The ‘in/out’ option that has emerged in domestic politics is crude and dangerous. The promise of a referendum along those lines by 2017 has seemingly set in train a period of frenzied, mis-leading and alarmist commentary. This intervention seeks to explain some of the basic legal facts and fiction around the UK’s position in relation to EU criminal law.

The Article 36 opt-out does not and cannot rid the UK of the entire EU criminal law agenda, even in the event that the UK Government chose not to exercise its right to seek to rejoin certain measures.  It cannot simply ‘walk away’ from EU criminal law. Any pre-Lisbon measures amended since 1 December 2009 and any new measures adopted since that date are not subject to the Protocol 36 opt-out. And the UK has already committed itself to many of these. This legal reality appears to have been misunderstood or ignored in much of the debate amongst those pushing for the exercise of the opt-out. The fact is that the Protocol 36 opt-out is less about repatriating powers from Brussels than about degrees of future participation in a system already in place. The UK is in a very privileged position in this sense and its ongoing willingness to engage in this agenda is to be welcomed in the interests of safety, security and justice for UK nationals, if nothing else.

The EAW is by no means perfect and reflection, review and reform should never be off the agenda. On balance we believe it to be a positive force and as such it is preferable to be ‘in’ it – with a chance to shape it – than ‘out’ of it. Much the same goes for the European Union itself.

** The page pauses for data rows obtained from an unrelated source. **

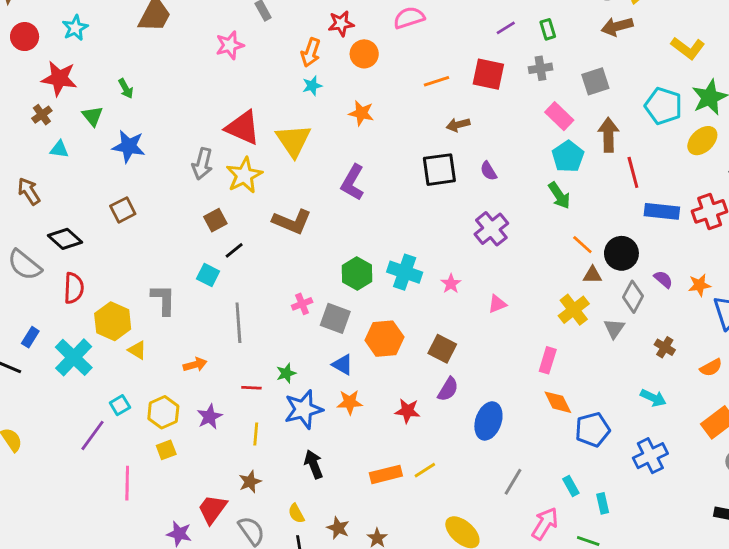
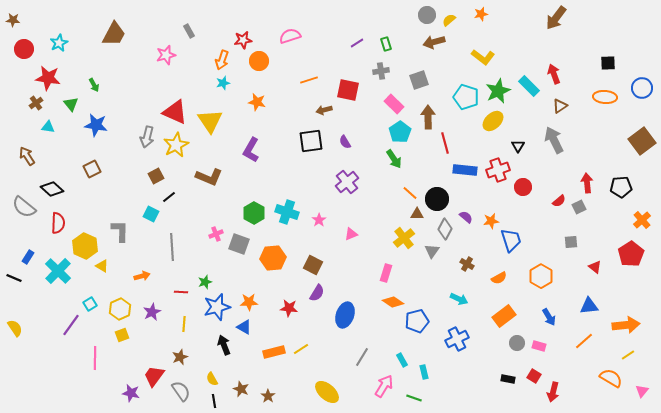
red square: (488, 74) -> (348, 90), moved
blue triangle: (343, 365) -> (244, 327), moved
orange diamond: (558, 402) -> (393, 302), turned -30

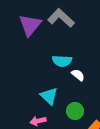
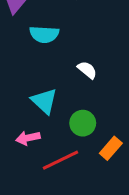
cyan semicircle: (62, 61) -> (44, 34), moved

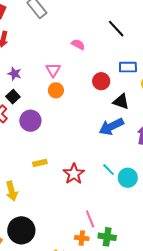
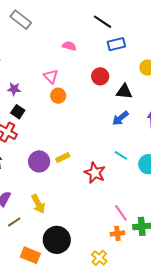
blue rectangle: (128, 67) -> (116, 44), moved
purple circle: (30, 121) -> (39, 161), moved
blue arrow: (111, 127) -> (120, 118), size x0.7
yellow rectangle: (40, 163) -> (63, 158), moved
cyan line: (109, 170) -> (121, 155), moved

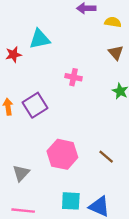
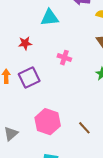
cyan triangle: (40, 39) -> (50, 18), moved
red star: (13, 55) -> (25, 43), moved

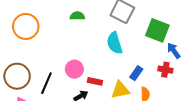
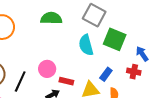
green semicircle: (77, 16) -> (51, 18), size x1.5
green square: (157, 30) -> (115, 39), moved

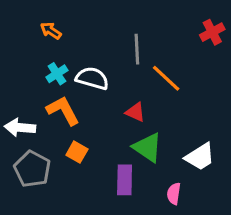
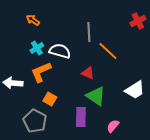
orange L-shape: (63, 111) -> (41, 72), turned -85
white trapezoid: (200, 157) -> (135, 90), moved
gray pentagon: (32, 169) -> (35, 121), moved
pink semicircle: (174, 194) -> (113, 126), turned 32

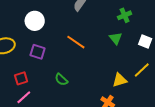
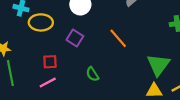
green triangle: (116, 38) -> (158, 65), moved, size x1.6

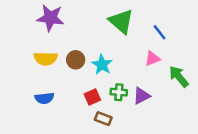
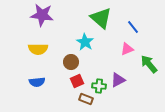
brown circle: (76, 60) -> (71, 62), moved
cyan star: (102, 65) -> (85, 42), moved
green cross: (119, 92) -> (99, 86), moved

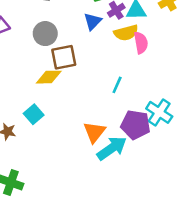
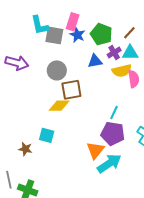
blue triangle: (93, 21) -> (95, 61), turned 35
cyan square: (34, 114) -> (47, 135), turned -35
purple pentagon: (135, 125) -> (113, 133), moved

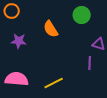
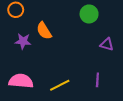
orange semicircle: (51, 29) -> (44, 31), moved
purple line: (90, 63) -> (97, 80), moved

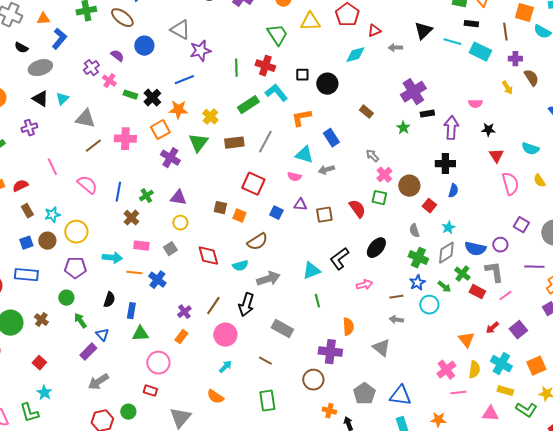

Europe's leaders have recently reiterated their general commitment to accommodating different national positions on integration in the EU: ‘Our diversity is an asset, our unity brings strength. In our Union, different degrees of cooperation and integration exist.’ It would seem that there is a real future for even a typically skeptical United Kingdom in this very modern club of nations whose aims are to promote peace, the well-being of its peoples and its values of respect for human dignity, freedom, democracy, equality, respect for human rights and the rule of law.